There are over half a dozen methods to produce carbon nanotubes. But the HiPCO method is more efficient, Bradley argued in his paper, because it can continuously run without interruptions and also requires lower post-production efforts to improve purity.
With Bradley, the co-inventor of the HiPCO reactor as a co-founder, NoPo Nanotechnologies was in business in 2011. Over the years, Reddy and Bradley perfected the HiPCO process using reactors built in-house. The company now supplies high-grade single-walled carbon nanotubes to universities and research institutions.
In 2017, they sold nearly $100,000 worth of carbon nanotubes. But Reddy believes that in the next 4 years, he could be doing business upwards of $100 million. Using large quantities of single-walled carbon nanotubes, the company hopes to make a composite material that can be used in extreme conditions making it suitable for space applications.
“Nanotube composites will have many applications and that’s our market,” says Reddy.
To be sure, each gram of single-wall carbon nanotube takes 3-4 hours to produce. So it won’t be easy to scale the manufacturing process. Anticipating the problem, Reddy has been investing in improving the reactors.
The company has not only been improving the efficiency of existing reactors but also creating cheaper reactors. The idea is to borrow a technique called horizontal scale-up from the semiconductor industry where instead of increasing the size of the reactor, you clone the same reactor many times over. It used to cost about a million dollars back in the day to make these reactors in Smalley’s labs but the company has managed to bring the cost of a reactor down to $20,000, Reddy says.

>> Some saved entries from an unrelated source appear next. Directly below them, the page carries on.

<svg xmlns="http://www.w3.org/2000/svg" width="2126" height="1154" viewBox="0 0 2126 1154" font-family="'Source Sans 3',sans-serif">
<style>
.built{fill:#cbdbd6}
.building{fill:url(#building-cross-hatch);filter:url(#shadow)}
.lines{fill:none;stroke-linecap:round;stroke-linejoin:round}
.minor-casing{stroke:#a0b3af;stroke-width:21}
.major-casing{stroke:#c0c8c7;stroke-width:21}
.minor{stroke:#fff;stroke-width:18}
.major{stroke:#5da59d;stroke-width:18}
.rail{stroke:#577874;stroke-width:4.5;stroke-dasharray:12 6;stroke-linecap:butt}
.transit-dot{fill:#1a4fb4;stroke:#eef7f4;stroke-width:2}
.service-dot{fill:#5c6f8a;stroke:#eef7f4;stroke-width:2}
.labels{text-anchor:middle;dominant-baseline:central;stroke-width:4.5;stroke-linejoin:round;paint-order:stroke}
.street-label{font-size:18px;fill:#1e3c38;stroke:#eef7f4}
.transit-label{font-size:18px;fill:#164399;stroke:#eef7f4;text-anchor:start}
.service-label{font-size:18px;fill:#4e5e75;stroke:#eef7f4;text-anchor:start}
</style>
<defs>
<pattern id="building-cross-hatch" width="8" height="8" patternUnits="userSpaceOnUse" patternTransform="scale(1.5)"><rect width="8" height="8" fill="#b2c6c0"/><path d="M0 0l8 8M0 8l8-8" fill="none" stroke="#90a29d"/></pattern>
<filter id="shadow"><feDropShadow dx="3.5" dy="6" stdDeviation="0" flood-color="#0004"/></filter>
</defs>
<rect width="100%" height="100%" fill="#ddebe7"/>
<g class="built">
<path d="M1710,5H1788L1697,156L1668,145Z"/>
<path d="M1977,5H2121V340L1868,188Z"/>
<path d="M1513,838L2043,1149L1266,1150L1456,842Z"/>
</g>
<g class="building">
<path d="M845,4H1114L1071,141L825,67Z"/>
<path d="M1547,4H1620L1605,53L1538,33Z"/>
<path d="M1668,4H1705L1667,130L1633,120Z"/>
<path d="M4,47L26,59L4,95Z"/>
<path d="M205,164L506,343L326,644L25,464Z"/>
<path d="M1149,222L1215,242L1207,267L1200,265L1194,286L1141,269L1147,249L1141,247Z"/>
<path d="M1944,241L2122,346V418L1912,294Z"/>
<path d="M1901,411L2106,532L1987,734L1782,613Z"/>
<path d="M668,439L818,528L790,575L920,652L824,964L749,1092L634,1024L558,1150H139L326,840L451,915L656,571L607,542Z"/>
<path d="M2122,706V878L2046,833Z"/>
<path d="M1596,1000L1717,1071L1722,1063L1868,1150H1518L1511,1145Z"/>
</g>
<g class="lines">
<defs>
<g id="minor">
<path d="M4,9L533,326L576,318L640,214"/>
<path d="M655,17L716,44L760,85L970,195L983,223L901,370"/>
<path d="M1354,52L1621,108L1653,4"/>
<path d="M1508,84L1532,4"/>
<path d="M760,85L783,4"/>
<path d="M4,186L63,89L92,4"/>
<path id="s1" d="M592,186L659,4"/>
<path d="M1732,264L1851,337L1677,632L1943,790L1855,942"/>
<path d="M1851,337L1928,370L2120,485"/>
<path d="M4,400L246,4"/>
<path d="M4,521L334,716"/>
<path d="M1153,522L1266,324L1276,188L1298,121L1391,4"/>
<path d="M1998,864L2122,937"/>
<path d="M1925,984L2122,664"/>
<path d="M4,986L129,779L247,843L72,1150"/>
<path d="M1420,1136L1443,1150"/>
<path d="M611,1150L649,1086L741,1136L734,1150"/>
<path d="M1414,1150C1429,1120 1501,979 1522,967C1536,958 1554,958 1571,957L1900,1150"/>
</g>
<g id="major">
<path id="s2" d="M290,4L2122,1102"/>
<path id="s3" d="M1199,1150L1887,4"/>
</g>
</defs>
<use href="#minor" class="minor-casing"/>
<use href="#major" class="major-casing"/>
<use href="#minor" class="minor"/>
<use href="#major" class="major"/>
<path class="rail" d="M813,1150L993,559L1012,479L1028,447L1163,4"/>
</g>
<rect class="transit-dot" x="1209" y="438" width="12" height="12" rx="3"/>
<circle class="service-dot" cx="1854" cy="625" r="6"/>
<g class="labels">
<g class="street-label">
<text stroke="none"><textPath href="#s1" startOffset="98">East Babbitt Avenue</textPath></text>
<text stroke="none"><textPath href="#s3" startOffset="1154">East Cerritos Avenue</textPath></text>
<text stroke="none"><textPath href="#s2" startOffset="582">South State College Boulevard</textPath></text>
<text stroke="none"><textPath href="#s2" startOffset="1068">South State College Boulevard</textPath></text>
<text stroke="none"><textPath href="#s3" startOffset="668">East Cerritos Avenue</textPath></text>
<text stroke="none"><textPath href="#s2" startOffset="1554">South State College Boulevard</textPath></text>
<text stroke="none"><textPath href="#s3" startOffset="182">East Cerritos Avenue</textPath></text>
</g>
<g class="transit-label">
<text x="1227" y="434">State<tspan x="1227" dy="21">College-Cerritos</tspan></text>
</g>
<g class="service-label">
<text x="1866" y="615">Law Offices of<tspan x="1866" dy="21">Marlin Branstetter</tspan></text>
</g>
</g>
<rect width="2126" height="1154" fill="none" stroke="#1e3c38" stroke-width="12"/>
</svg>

“We are in advanced stages of prototyping the composite. So by the end of March, we’ll have the material out there,” says Reddy, pointing to the fact that Carbon nanotubes from the HiPCO process has been studied in nearly 30,000 research papers and it is the most promising material out there. “There’s literature that studies almost every aspect of the material so if there’s one thing you want to bet on it is this,” he says.

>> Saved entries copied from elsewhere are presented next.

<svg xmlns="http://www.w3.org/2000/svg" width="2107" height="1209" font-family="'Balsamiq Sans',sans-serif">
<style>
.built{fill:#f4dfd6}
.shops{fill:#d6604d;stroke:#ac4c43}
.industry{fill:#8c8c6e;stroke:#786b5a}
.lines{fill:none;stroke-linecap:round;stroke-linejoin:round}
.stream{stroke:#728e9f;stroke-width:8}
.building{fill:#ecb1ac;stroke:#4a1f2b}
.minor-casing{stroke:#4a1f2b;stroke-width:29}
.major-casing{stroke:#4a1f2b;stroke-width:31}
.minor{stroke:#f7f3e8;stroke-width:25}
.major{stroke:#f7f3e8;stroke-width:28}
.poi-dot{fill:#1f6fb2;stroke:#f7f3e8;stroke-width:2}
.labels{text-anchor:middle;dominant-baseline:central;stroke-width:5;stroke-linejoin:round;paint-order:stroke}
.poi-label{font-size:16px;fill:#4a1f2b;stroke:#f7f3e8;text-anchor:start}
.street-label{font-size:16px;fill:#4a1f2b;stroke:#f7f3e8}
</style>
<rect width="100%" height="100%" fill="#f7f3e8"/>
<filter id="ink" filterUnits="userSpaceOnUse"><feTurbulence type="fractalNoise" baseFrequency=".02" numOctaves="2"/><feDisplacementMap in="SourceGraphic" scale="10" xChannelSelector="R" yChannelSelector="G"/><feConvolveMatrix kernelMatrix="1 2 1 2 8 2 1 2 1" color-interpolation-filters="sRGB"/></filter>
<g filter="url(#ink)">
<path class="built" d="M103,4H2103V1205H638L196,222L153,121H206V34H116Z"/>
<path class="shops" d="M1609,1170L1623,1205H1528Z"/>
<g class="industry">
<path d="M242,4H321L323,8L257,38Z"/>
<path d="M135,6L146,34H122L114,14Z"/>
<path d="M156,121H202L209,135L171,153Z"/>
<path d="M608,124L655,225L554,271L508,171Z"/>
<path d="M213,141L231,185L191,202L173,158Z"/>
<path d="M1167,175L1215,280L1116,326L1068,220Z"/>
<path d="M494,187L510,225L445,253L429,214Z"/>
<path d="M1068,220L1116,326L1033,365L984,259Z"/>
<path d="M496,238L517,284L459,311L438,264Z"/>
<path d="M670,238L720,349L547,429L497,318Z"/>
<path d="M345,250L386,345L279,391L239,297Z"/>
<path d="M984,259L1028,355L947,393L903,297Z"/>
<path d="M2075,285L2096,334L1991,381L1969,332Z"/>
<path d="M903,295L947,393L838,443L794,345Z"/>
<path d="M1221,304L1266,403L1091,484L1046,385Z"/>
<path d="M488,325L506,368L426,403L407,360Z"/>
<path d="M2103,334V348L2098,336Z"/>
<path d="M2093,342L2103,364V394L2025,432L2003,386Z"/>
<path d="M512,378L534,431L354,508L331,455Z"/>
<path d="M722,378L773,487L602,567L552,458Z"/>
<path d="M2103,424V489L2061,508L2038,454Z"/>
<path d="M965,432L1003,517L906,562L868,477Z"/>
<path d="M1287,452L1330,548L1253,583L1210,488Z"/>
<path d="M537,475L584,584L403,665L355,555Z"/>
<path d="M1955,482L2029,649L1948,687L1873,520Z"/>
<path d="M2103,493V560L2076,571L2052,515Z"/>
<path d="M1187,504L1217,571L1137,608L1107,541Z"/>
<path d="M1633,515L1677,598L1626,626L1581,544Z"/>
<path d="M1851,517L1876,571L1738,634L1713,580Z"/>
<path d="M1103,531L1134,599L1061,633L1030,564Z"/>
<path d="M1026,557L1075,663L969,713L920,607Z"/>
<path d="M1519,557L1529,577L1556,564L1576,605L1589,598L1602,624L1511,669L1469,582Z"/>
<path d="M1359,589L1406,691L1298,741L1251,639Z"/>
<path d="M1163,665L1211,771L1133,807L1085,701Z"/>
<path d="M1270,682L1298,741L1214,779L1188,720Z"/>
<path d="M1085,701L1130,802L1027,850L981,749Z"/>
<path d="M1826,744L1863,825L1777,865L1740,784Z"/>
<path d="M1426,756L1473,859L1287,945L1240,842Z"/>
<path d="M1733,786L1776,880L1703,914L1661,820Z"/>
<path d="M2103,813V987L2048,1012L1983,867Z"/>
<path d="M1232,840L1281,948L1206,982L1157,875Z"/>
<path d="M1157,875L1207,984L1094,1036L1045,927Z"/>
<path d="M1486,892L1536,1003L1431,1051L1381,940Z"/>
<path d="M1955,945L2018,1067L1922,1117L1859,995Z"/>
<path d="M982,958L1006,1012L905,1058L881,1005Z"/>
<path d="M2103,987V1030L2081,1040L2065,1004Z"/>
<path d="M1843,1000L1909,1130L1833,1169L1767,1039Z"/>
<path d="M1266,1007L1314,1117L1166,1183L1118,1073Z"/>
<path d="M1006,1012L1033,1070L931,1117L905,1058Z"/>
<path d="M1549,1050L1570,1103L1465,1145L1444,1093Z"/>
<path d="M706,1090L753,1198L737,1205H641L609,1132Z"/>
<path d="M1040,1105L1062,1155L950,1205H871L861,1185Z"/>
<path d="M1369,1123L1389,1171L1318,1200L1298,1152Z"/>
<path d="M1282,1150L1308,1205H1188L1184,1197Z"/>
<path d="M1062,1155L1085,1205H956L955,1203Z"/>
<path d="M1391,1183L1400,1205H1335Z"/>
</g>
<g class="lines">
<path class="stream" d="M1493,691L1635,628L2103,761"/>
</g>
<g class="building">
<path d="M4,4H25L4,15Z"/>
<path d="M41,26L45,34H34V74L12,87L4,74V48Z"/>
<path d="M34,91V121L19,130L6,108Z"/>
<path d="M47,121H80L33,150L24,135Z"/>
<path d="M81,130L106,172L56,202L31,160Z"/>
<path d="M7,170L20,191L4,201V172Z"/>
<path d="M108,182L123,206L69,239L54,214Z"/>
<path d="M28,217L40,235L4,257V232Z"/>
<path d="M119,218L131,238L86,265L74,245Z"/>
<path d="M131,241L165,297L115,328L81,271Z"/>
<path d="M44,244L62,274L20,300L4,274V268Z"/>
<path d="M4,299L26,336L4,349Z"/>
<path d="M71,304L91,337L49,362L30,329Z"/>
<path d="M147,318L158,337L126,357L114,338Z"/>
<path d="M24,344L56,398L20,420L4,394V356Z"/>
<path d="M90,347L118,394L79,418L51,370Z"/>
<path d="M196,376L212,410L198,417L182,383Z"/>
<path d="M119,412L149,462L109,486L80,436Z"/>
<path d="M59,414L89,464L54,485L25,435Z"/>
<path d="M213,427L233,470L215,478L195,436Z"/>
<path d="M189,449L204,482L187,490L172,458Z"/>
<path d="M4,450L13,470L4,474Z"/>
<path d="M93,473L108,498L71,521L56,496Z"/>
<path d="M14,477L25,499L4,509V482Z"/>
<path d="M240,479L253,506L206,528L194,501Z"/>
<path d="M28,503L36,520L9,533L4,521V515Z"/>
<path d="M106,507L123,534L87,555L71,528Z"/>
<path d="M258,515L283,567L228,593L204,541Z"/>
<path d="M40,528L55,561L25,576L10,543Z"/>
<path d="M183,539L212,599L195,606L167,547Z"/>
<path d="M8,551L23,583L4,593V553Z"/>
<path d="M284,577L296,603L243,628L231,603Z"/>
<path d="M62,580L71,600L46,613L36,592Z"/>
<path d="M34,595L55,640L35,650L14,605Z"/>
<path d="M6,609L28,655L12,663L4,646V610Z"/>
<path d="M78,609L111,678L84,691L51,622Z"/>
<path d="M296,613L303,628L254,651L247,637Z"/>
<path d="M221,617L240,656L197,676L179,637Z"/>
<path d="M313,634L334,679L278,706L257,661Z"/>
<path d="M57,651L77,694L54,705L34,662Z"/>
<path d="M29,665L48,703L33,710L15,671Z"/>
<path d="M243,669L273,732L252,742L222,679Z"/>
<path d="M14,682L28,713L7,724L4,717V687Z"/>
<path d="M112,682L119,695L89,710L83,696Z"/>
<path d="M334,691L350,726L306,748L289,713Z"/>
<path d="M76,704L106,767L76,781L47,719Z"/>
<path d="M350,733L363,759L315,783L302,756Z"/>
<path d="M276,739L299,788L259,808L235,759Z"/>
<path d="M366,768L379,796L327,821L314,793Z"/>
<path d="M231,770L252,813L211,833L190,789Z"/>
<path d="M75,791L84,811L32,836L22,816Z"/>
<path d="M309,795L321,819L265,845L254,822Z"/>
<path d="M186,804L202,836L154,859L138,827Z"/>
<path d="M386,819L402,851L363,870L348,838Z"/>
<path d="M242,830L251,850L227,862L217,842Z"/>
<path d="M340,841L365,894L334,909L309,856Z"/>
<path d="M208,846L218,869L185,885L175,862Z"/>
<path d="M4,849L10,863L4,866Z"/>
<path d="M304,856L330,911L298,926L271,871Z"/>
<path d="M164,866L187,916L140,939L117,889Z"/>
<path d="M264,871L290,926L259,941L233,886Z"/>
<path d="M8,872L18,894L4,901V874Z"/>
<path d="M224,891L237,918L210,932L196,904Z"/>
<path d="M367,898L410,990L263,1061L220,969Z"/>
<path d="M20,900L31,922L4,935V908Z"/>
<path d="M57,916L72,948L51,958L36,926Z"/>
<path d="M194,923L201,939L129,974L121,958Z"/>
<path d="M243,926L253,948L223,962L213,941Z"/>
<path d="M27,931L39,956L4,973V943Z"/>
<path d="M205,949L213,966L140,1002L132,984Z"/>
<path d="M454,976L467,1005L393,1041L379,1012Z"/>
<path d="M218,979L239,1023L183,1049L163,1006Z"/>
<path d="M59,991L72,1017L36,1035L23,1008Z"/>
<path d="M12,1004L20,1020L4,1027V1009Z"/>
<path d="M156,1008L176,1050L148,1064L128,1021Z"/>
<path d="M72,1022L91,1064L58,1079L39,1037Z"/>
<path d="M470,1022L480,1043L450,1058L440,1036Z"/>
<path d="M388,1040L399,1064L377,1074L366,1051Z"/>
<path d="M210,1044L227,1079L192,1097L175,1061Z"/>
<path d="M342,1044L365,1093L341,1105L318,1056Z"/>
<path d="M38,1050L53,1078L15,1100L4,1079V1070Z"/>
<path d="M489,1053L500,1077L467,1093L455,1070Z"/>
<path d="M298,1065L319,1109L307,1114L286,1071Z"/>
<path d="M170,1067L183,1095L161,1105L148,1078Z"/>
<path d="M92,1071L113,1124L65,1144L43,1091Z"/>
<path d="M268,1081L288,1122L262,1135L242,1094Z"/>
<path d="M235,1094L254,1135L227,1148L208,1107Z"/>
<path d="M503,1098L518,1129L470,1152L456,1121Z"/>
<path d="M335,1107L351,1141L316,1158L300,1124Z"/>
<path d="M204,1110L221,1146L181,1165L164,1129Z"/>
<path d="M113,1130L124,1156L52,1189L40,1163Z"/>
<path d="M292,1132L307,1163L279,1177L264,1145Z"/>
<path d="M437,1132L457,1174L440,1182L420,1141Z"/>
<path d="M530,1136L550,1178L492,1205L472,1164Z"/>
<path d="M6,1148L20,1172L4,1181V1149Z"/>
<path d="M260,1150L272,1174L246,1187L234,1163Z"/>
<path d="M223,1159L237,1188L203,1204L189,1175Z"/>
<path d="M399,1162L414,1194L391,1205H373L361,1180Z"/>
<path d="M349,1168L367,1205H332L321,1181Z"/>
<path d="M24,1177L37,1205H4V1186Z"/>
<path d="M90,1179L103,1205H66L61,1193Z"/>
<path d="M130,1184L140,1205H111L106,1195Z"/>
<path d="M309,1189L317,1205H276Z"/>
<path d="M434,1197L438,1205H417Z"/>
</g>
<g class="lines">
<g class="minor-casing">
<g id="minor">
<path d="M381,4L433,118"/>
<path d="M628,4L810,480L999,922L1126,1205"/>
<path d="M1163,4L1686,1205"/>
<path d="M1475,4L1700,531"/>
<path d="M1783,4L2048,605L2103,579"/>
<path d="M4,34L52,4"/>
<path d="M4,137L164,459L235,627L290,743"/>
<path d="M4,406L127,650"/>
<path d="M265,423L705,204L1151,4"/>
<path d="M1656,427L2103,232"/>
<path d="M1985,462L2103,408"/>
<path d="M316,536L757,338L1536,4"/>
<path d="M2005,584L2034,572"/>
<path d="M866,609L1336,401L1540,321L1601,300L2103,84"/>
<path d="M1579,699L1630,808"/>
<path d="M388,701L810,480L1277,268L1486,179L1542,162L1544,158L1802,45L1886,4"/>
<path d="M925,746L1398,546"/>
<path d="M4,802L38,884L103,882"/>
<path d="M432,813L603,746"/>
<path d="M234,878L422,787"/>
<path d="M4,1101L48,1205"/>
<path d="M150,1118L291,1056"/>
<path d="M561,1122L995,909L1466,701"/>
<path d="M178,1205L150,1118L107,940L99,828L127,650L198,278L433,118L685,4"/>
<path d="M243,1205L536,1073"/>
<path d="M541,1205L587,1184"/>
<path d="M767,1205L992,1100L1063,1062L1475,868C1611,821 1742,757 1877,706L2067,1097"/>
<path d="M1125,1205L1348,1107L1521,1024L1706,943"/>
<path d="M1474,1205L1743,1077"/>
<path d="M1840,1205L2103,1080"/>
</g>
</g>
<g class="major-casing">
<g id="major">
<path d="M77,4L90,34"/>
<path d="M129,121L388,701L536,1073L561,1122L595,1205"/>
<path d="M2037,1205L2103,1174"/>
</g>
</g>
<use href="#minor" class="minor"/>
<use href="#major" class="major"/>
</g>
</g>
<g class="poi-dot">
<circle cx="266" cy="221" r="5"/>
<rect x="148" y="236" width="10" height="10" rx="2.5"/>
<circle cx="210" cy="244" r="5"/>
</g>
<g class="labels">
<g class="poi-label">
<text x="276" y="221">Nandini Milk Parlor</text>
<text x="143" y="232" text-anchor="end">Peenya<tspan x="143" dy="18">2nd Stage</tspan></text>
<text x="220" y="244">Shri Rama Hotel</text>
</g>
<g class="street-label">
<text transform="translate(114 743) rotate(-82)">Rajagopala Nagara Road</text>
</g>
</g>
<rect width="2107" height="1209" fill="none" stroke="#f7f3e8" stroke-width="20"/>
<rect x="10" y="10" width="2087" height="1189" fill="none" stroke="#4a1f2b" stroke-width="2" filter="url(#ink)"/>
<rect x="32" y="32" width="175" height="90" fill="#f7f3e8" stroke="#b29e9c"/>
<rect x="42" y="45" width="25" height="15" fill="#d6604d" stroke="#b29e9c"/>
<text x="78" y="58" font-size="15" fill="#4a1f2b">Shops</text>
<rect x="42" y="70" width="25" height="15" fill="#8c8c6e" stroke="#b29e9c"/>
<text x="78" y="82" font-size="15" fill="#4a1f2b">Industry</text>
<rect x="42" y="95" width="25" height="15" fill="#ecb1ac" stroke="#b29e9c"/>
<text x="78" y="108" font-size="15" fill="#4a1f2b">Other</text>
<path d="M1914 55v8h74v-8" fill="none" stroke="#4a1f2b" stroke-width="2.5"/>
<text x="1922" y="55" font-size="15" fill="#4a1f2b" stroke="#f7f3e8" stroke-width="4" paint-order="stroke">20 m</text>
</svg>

There’s more reason to be optimistic. The market for nanomaterials is growing. “Nanotechnologies have long been overhyped but they are finally coming of age. They will grow in use exponentially once they advance a little further,” says Vivek Wadhwa, Distinguished Fellow at Harvard Law School and Carnegie Mellon University’s College of Engineering.
The carbon nanotubes market is estimated to grow from $4.55 billion in 2018 to $9.84 billion by 2023, at a compounded annual growth rate of 16.7%. “The applications will be far beyond space, we will be using nanomaterials in everything,” Wadhwa told FactorDaily.
In the Darpa Launch Challenge, Reddy hopes to replace a traditionally used Carbon-based composite with his Carbon nanotube composite to make payload fairings. The outcome will prove if NoPo – the name comes from “Not Possible” – will really enter the realm of possibilities.